El Congreso de los Diputados ha cerrado esta semana la puerta al debate sobre la protección cultural de las corridas de toros. La Iniciativa Legislativa Popular que buscaba retirar a la tauromaquia el estatus de patrimonio cultural –reconocido por la Ley 18/2013– no logró prosperar.
Con los votos en contra del Partido Popular y Vox, y la abstención clave del PSOE, que no ha querido abrir un melón cuya discusión puede tener consecuencias políticas indeseadas, la propuesta no pudo avanzar pese a las casi 700.000 firmas ciudadanas que respaldaban su tramitación. El resultado ha reabierto un viejo debate: ¿debe seguir considerándose la tauromaquia parte esencial de la cultura, o ha llegado el momento de revisarla desde la sensibilidad ética del siglo XXI? La Ley 18/2013 consagra la tauromaquia como patrimonio cultural inmaterial de todo el Estado, impidiendo de facto su prohibición autonómica.
Esta norma, impulsada hace más de una década por el PP en respuesta a la prohibición de las corridas en Catalunya, posteriormente anulada por el Tribunal Constitucional, se aprobó con el argumento de proteger una tradición con siglos de historia y un indudable peso artístico y económico en determinadas comunidades. Sin embargo, el contexto social actual es distinto: la preocupación por el bienestar animal se ha convertido en un valor central de la ciudadanía, y los toros de lidia, excluidos expresamente de la Ley de Bienestar Animal, representan una excepción difícil de justificar a ojos de una mayoría creciente. El debate, lejos de ser simple, enfrenta dos visiones contrapuestas que es imposible que lleguen nunca a un punto intermedio.
Por un lado, los defensores de la tauromaquia sostienen que se trata de una expresión artística y cultural única, una manifestación que forma parte de una identidad y que genera empleo y actividad económica en el medio rural. Argumentan que eliminarla supondría empobrecer la diversidad cultural y borrar un legado histórico.
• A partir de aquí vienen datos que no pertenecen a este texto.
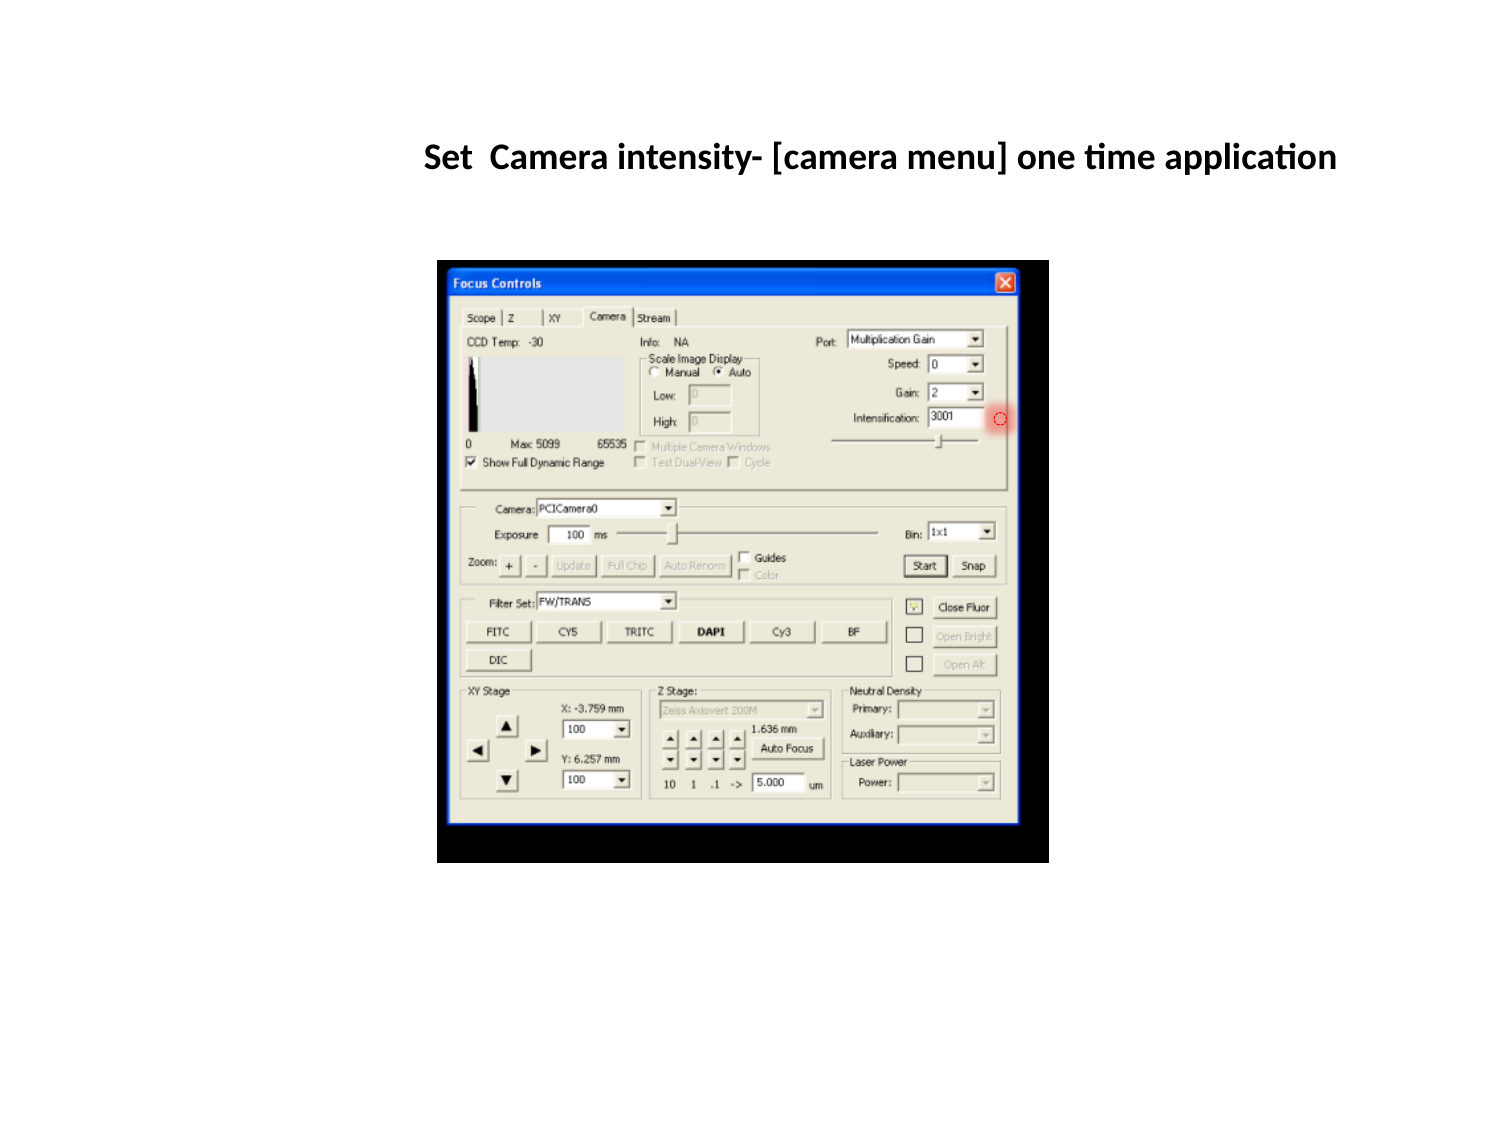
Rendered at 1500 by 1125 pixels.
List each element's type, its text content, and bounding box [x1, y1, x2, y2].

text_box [437, 260, 1049, 863]
text_box Set Camera intensity- [camera menu] one time application [409, 124, 1354, 185]
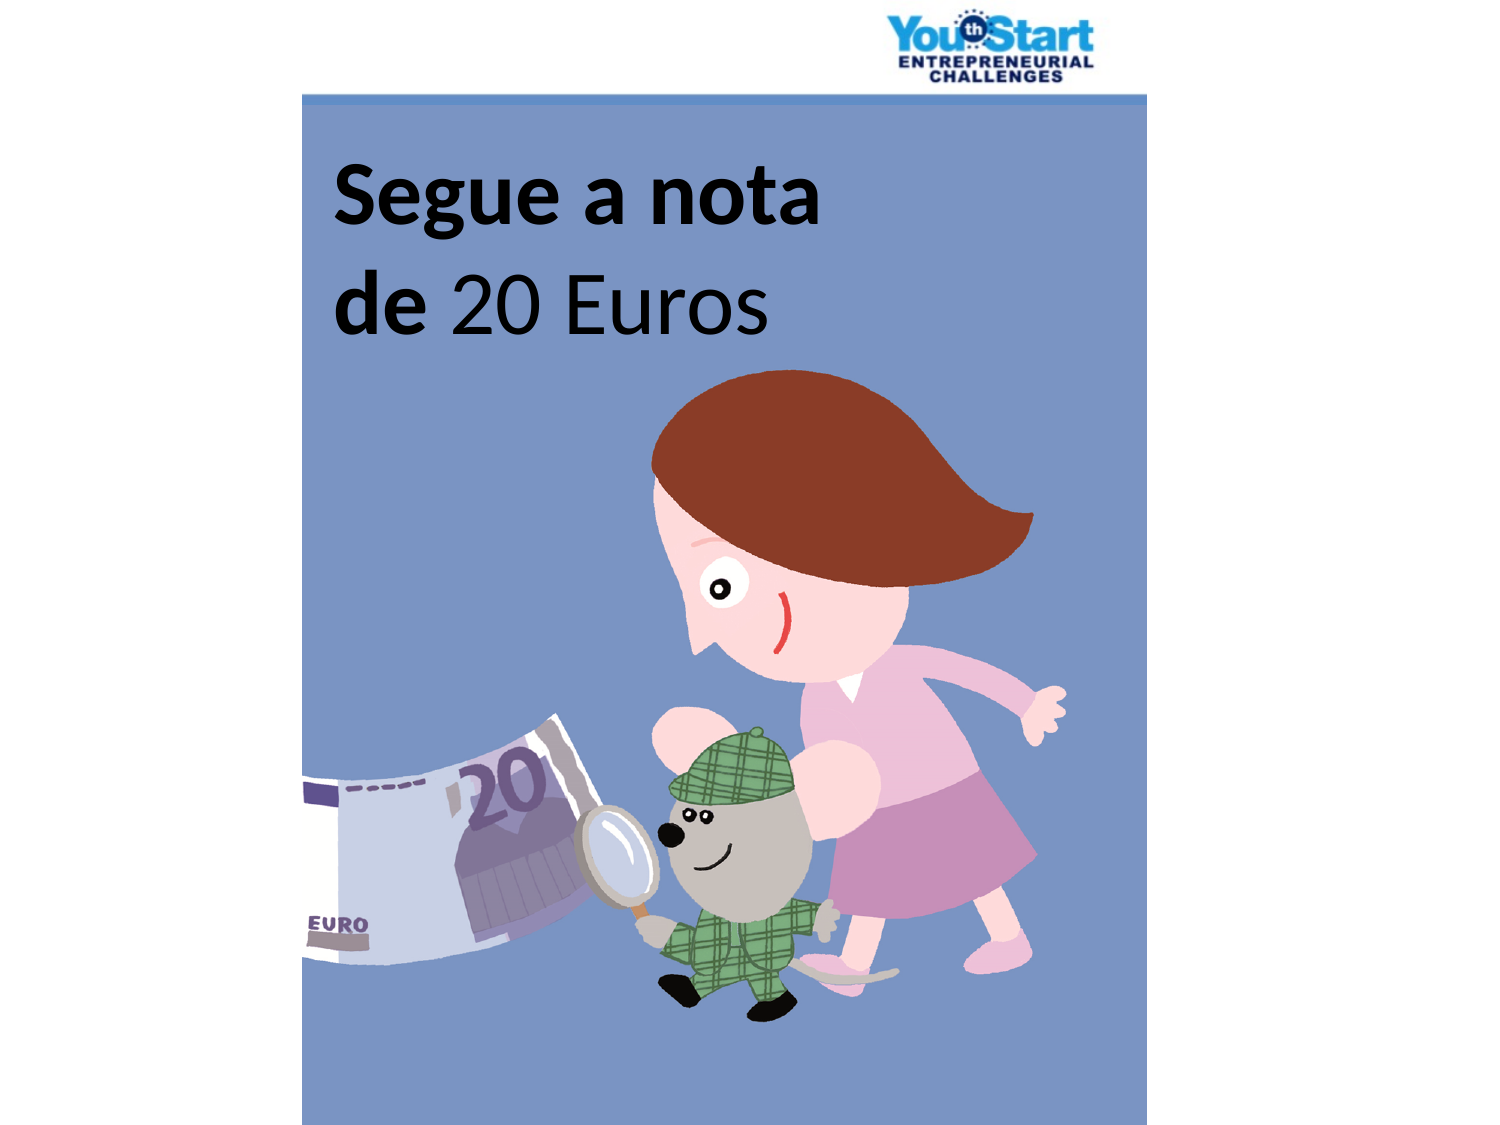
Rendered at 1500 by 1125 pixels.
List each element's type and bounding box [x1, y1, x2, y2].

picture [302, 0, 1147, 1125]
Por otro, sus detractores consideran que ningún arte puede basarse en el sufrimiento de un ser vivo, y que el progreso moral de una sociedad se mide también por su capacidad para rechazar la crueldad, aunque esté revestida de tradición. El cierre del debate parlamentario no pone fin a la cuestión. Probablemente, el futuro de los toros no se decidirá en los escaños, sino en las plazas, en la afición –o la falta de ella– del público.